21 november 1964
De Oosterse Kerken, die in gemeenschap leven met de Apostolische Stoel van Rome, hebben als bijzondere taak, de eenheid te bevorderen van alle christenen, vooral van de Oosterse christenen, volgens de beginselen van het 2e Vaticaans Concilie - Decreet
Unitatis Redintegratio
Over de oecumene
(21 november 1964), en zulks vooral door gebed, voorbeeld, gewetensvolle trouw aan de oude Oosterse tradities, door elkaar beter te leren kennen, door samenwerking en door broederlijke waardering van personen en zaken. Aldus de strekking van de Bullen van eenheid van de verschillende katholieke Oosterse Kerken.
Van de gescheiden Oosterse christenen, die, onder de werking van de Heilige Geest, toetreden tot de katholieke eenheid, mag niet meer worden verlangd dan hetgeen de gewone belijdenis van het katholieke geloof vraagt. En aangezien bij hen het priesterschap geldig bewaard is gebleven, mogen de Oosterse clerici, die toetreden tot de katholieke eenheid, hun eigen wijding uitoefenen, volgens de normen van het bevoegde Gezag. Conciliair voorschrift aangaande de gescheiden broeders van het Oosten en aangaande alle wijdingen van iedere graad, zowel van goddelijk als van kerkelijk recht.
Een deelnemen aan de eredienst dat afbreuk doet aan de eenheid van de Kerk of een formele instemming met de dwaling inhoudt, of het gevaar meebrengt van dwaling in het geloof, ergernis en indifferentisme, is door de goddelijke wet verboden. Deze leer wordt ook aanvaard in de gescheiden Kerken. De pastorale praktijk wijst echter uit, dat men met betrekking tot de broeders uit het Oosten rekening mag en moet houden met allerlei omstandigheden van persoonlijke aard, waarin de eenheid van de Kerk niet wordt geschaad en geen werkelijke risico's aanwezig zijn, maar waar het integendeel gaat om een dringende eis met betrekking tot het heil en het geestelijk welzijn. Met het oog op de omstandigheden van tijd, plaats en personen heeft daarom de katholieke Kerk vaak een mildere praktijk gevolgd en doet dit nog, door namelijk de heilsmiddelen en de blijken van liefde onder christenen te schenken aan allen, en wel in de wederzijdse deelname aan de sacramenten en de heilige handelingen en zaken.

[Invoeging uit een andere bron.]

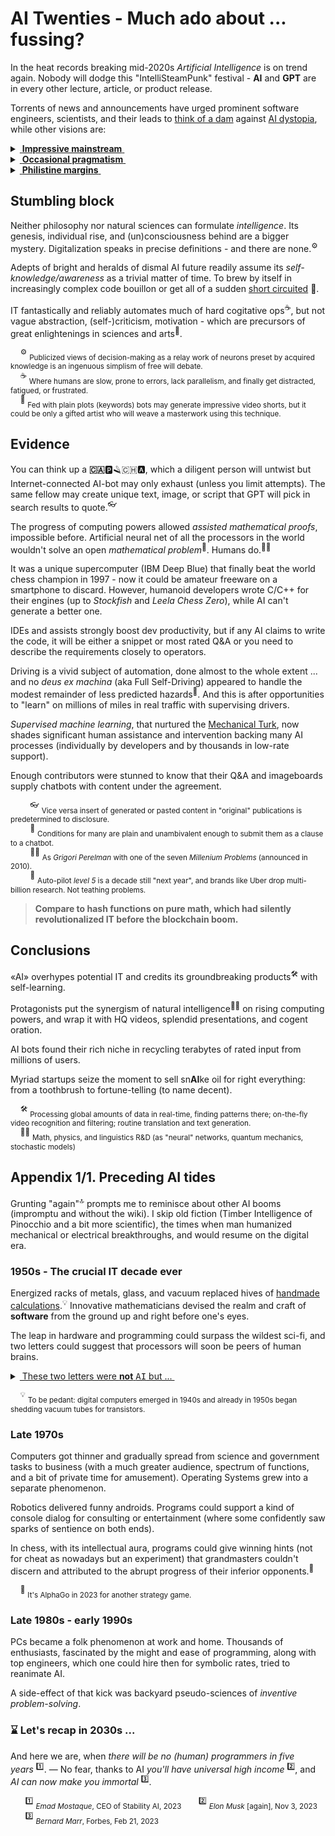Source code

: # AI Twenties - Much ado about ... fussing?

In the heat records breaking mid-2020s _Artificial Intelligence_ is on trend again. Nobody will dodge this "IntelliSteamPunk" festival - __AI__ and __GPT__ are in every other lecture, article, or product release.

Torrents of news and announcements have urged prominent software engineers, scientists, and their leads to [think of a dam](https://futureoflife.org/open-letter/pause-giant-ai-experiments/) against [AI&nbsp;dystopia](https://www.businessinsider.com/ai-extinction-risk-openai-deepmind-anthropic-ceos-sam-altman-2023-5), while other visions are:

<details>
<summary><ins>&nbsp;<b>Impressive mainstream</b>&nbsp;</ins></summary>
&nbsp;
 
* *Sundar Pichai*, Google CEO:\
"AI is the most profound technology humanity is working on today."
* *Jensen Huang*, CEO of NVIDIA:\
"Software is eating the world, but AI is going to eat software."
* MkCinsey & Company:\
"Generative AI’s impact on productivity could add trillions of dollars [annually]..."
* *Ray Kurzweil*, inventor and futurist:\
"By 2029, computers will have emotional intelligence and be convincing as people."
* _Gray Scott_, futurist, techno-philosopher, founder and CEO of SeriousWonder:\
  "There is no reason and no way that a human mind can keep up with an artificial intelligence machine by 2035."
* [and how without him] *Elon Musk*, xAI startup founder:\
"The goal of xAI is to understand the true nature of the universe." [no less]

\__________________________________________
</details>

<details>
<summary><ins>&nbsp;<b>Occasional pragmatism</b>&nbsp;</ins></summary>

* *Ginni Rometty*, former CEO of IBM:\
"Some people call this artificial intelligence, but the reality is this technology will enhance us. So instead of artificial intelligence, I think we'll augment our intelligence."

* *Larry Page*, Google co-founder:\
"Artificial intelligence would be the ultimate version of Google. ... Unfortunately, we’re nowhere near doing that now."\
[Well, it was in 2000]

* _Christopher Nolan_, filmmaker, questioned about AI in a 2023 interview:\
"... the real world is, by definition, infinitely complex. ... And so, any digital simulation or technology that simulates, eventually, it always hits a particular limitation."

* _Michael Atleson_, Attorney, Federal Trade Commission, 27/Feb/2023:\
"Keep your AI claims in check."

* _Sam Altman,_ [on/off] CEO of OpenAI, 04/Dec/2022:\
"i am a stochastic parrot, and so r u."&nbsp;<sup>🦜</sup>\
[vs. _Arikia Millikan_: [Parrots are not stochastic and neither are you](https://www.content-technologist.com/stochastic-parrots/).]

&nbsp;&nbsp;&nbsp;&nbsp;&nbsp;&nbsp;&nbsp;&nbsp;<sup>🦜</sup> <sub>The term Emily M. Bender _et al_ coined with "On the Dangers of Stochastic Parrots: Can Language Models Be Too Big?".</sub>

\__________________________________________
</details>

<details>
<summary><ins>&nbsp;<b>Philistine margins</b>&nbsp;</ins></summary>
&nbsp;

[![AI: 1523 vs 2023](../../../../_rsc/_img/memes/AI_medieval_now-spot_the_diff.jpg)](https://github.com/Kyriosity/read-write/tree/main/README%2B/pencraft/README%2B/opuses/memes.md)

*&nbsp;<sub>Images are for illustrative purposes only and were taken from Wiki Commons and IMLO (learncomputerscienceonline.com)</sub>

\__________________________________________
</details>

## Stumbling block

Neither philosophy nor natural sciences can formulate _intelligence_. Its genesis, individual rise, and (un)consciousness behind are a bigger mystery. 
Digitalization speaks in precise definitions - and there are none.<sup>⚙️</sup>

Adepts of bright and heralds of dismal AI future readily assume its *self-knowledge/awareness* as a trivial matter of time. 
To brew by itself in increasingly complex code bouillon or get all of a sudden [short&nbsp;circuited](https://www.imdb.com/title/tt0091949)&nbsp;🎦.

IT fantastically and reliably automates much of hard cogitative ops<sup>:coffee:</sup>, but not vague abstraction, (self-)criticism, motivation - which are precursors of great enlightenings in sciences and arts<sup>:art:</sup>.

&nbsp;&nbsp;&nbsp;&nbsp;<sup>⚙️</sup> <sub>Publicized views of decision-making as a relay work of neurons preset by acquired knowledge is an ingenuous simplism of free will debate.</sub>\
&nbsp;&nbsp;&nbsp;&nbsp;<sup>:coffee:</sup> <sub>Where humans are slow, prone to errors, lack parallelism, and finally get distracted, fatigued, or frustrated.</sub>\
&nbsp;&nbsp;&nbsp;&nbsp;<sup>:art:</sup> <sub>Fed with plain plots (keywords) bots may generate impressive video shorts, but it could be only a gifted artist who will weave a masterwork using this technique.</sub>

## Evidence

You can think up a **:canada:**:parking::razor::switzerland::a:, which a diligent person will untwist but Internet-connected AI-bot may only exhaust (unless you limit attempts). The same fellow may create unique text, image, or script that GPT will pick in search results to quote.<sup>👓</sup>

The progress of computing powers allowed _assisted mathematical proofs_, impossible before. Artificial neural net of all the processors in the world wouldn't solve an open _mathematical problem_<sup>:1234:</sup>. Humans do.<sup>:scientist:</sup>

It was a unique supercomputer (IBM Deep Blue) that finally beat the world chess champion in 1997 - now it could be amateur freeware on a smartphone to discard. However, humanoid developers wrote C/C++ for their engines (up to _Stockfish_ and _Leela Chess Zero_), while AI can't generate a better one. 

IDEs and assists strongly boost dev productivity, but if any AI claims to write the code, it will be either a snippet or most rated Q&A or you need to describe the requirements closely to operators.

Driving is a vivid subject of automation, done almost to the whole extent ... and no _deus ex machina_ (aka Full Self-Driving) appeared to handle the modest remainder of less predicted hazards<sup>🤖</sup>. And this is after opportunities to "learn" on millions of miles in real traffic with supervising drivers.

 _Supervised machine learning_, that nurtured the [Mechanical&nbsp;Turk](https://en.wikipedia.org/wiki/Mechanical_Turk), now shades significant human assistance and intervention backing many AI processes (individually by developers and by thousands in low-rate support).

 Enough contributors were stunned to know that their Q&A and imageboards supply chatbots with content under the agreement.

&nbsp;&nbsp;&nbsp;&nbsp;&nbsp;&nbsp;&nbsp;&nbsp;<sup>👓</sup> <sub>Vice versa insert of generated or pasted content in "original" publications is predetermined to disclosure.</sub>\
&nbsp;&nbsp;&nbsp;&nbsp;&nbsp;&nbsp;&nbsp;&nbsp;<sup>:1234:</sup> <sub>Conditions for many are plain and unambivalent enough to submit them as a clause to a chatbot.</sub>\
&nbsp;&nbsp;&nbsp;&nbsp;&nbsp;&nbsp;&nbsp;&nbsp;<sup>:scientist:</sup> <sub>As _Grigori Perelman_ with one of the seven _Millenium Problems_ (announced in 2010).</sub>\
&nbsp;&nbsp;&nbsp;&nbsp;&nbsp;&nbsp;&nbsp;&nbsp;<sup>🤖</sup> <sub>Auto-pilot _level&nbsp;5_ is a decade still "next year", and brands like Uber drop multi-billion research. Not teathing problems.</sub>

> **Compare to hash functions on pure math, which had silently revolutionalized IT before the blockchain boom.**

## Conclusions

 «AI» overhypes potential IT and credits its groundbreaking products<sup>:hammer_and_wrench:</sup> with self-learning.
 
Protagonists put the synergism of natural intelligence<sup>🧑‍🔬</sup> on rising computing powers, and wrap it with HQ videos, splendid presentations, and cogent oration.

AI bots found their rich niche in recycling terabytes of rated input from millions of users. 

Myriad startups seize the moment to sell sn**AI**ke oil for right everything: from a toothbrush to fortune-telling (to name decent).

&nbsp;&nbsp;&nbsp;&nbsp;<sup>:hammer_and_wrench:</sup> <sub>Processing global amounts of data in real-time, finding patterns there; on-the-fly video recognition and filtering; routine translation and text generation.</sub>\
&nbsp;&nbsp;&nbsp;&nbsp;<sup>🧑‍🔬</sup> <sub>Math, physics, and linguistics R&D (as "neural" networks, quantum mechanics, stochastic models)</sub>

## Appendix 1/1. Preceding AI tides

Grunting "again"<sup>:top:</sup> prompts me to reminisce about other AI booms (impromptu and without the wiki). I skip old fiction (Timber Intelligence of Pinocchio and  a bit more scientific), the times when man humanized mechanical or electrical breakthroughs, and would resume on the digital era.

### 1950s - The crucial IT decade ever

Energized racks of metals, glass, and vacuum replaced hives of [handmade calculations](https://commons.wikimedia.org/wiki/File:Human_computers_-_Dryden.jpg#/media/File:Human_computers_-_Dryden.jpg).<sup>💡</sup> Innovative mathematicians devised the realm and craft of **software** from the ground up and right before one's eyes. 

The leap in hardware and programming could surpass the wildest sci-fi, and two letters could suggest that processors will soon be peers of human brains.

<details>
<summary><ins>&nbsp;These two letters were <b>not</b> <tt>AI</tt> but ...&nbsp;</ins></summary>
  
&nbsp;&nbsp;&nbsp;&nbsp;&nbsp;&nbsp;&nbsp;&nbsp;... `IF`.

> High-level languages, FORTRAN or COBOL, described algorithms close to usual English, and the **IF** statement introduced the feeling of human doubt and decision-making.

\__________________________________________ 
</details>

&nbsp;&nbsp;&nbsp;&nbsp;<sup>💡</sup> <sub>To be pedant: digital computers emerged in 1940s and already in 1950s began shedding vacuum tubes for transistors.</sub>

### Late 1970s

Computers got thinner and gradually spread from science and government tasks to business (with a much greater audience, spectrum of functions, and a bit of private time for amusement). Operating Systems grew into a separate phenomenon. 

Robotics delivered funny androids. Programs could support a kind of console dialog for consulting or entertainment (where some confidently saw sparks of sentience on both ends).

In chess, with its intellectual aura, programs could give winning hints (not for cheat as nowadays but an experiment) that grandmasters couldn't discern and attributed to the abrupt progress of their inferior opponents.<sup>:game_die:</sup>

&nbsp;&nbsp;&nbsp;&nbsp;<sup>:game_die:</sup> <sub>It's AlphaGo in 2023 for another strategy game.</sub>

### Late 1980s - early 1990s

PCs became a folk phenomenon at work and home. Thousands of enthusiasts, fascinated by the might and ease of programming, along with top engineers, which one could hire then for symbolic rates, tried to reanimate AI.

A side-effect of that kick was backyard pseudo-sciences of _inventive problem-solving_.

### ⌛ Let's recap in 2030s ...

And here we are, when _there will be no (human) programmers in five years&nbsp;_<sup>:one:</sup>. — No fear, thanks to AI _you'll have universal high income_&nbsp;<sup>:two:</sup>, and _AI can now make you immortal_&nbsp;<sup>:three:</sup>.

&nbsp;&nbsp;&nbsp;&nbsp;&nbsp;&nbsp;<sup>:one:</sup> <sub>*Emad Mostaque*, CEO of Stability AI, 2023</sub>
&nbsp;&nbsp;&nbsp;&nbsp;&nbsp;&nbsp;<sup>:two:</sup> <sub>_Elon Musk_ [again], Nov 3, 2023</sub>
&nbsp;&nbsp;&nbsp;&nbsp;&nbsp;&nbsp;<sup>:three:</sup> <sub>_Bernard Marr_, Forbes, Feb 21, 2023 </sub>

Om deze redenen heeft het heilig Concilie, "opdat wij voor hen, die gered worden, geen hinderpaal zijn door een te grote gestrengheid" H. Basilius van Caesarea, Epistolae Canonice. ad Amphilochium: P.G. 32, 669 B., en teneinde de eenheid met de van ons gescheiden Oosterse Kerk nog sterker te bevorderen, de volgende gedragslijn vastgesteld.
Op grond van de genoemde beginselen mogen aan de Oosterse Christenen, die te goeder trouw gescheiden zijn van de katholieke Kerk, de Sacramenten van de Biecht, de Eucharistie en de zalving der zieken worden toegediend, als zij dit uit eigen beweging verlangen en de vereiste gesteltenis bezitten. En ook katholieken mogen aan niet-katholieke bedienaars, wier Kerk geldige Sacramenten bezit, de genoemde Sacramenten vragen, wanneer noodzaak of echt geestelijk nut zulks gewenst maken en het fysiek of moreel niet mogelijk is, zich tot een katholiek priester te wenden. De redenen voor deze mildere houding zijn: 1) de geldigheid van de Sacramenten; 2) de goede trouw en de goede gesteltenis; 3) de eis van het eeuwig heil; 4) het ontbreken van een eigen priester; 5) het niet-aanwezig zijn van werkelijke gevaren en van formele instemming met de dwaling.
Op grond van dezelfde beginselen is het deelnemen door katholieken en de gescheiden Oosterse broeders aan elkaars eredienst en het gebruik van elkaars heilige zaken en plaatsen om wettige redenen toegestaan. Het gaat over de z.g. "extra-sacramentele communicatio in sacris". Het is het Concilie, dat deze mildering toestaat, met inachtneming van hetgeen voorgeschreven is.
Deze mildere gedragslijn inzake het deelnemen aan de eredienst met de broeders van de gescheiden Oosterse Kerken wordt toevertrouwd aan de waakzaamheid en de leiding van de plaatselijke hiërarchen; dezen moeten, in onderling overleg en eventueel ook na het advies van de hiërarchen van de gescheiden Kerken te hebben ingewonnen, het onderling contact tussen de christenen regelen door juiste en doeltreffende voorschriften en richtlijnen.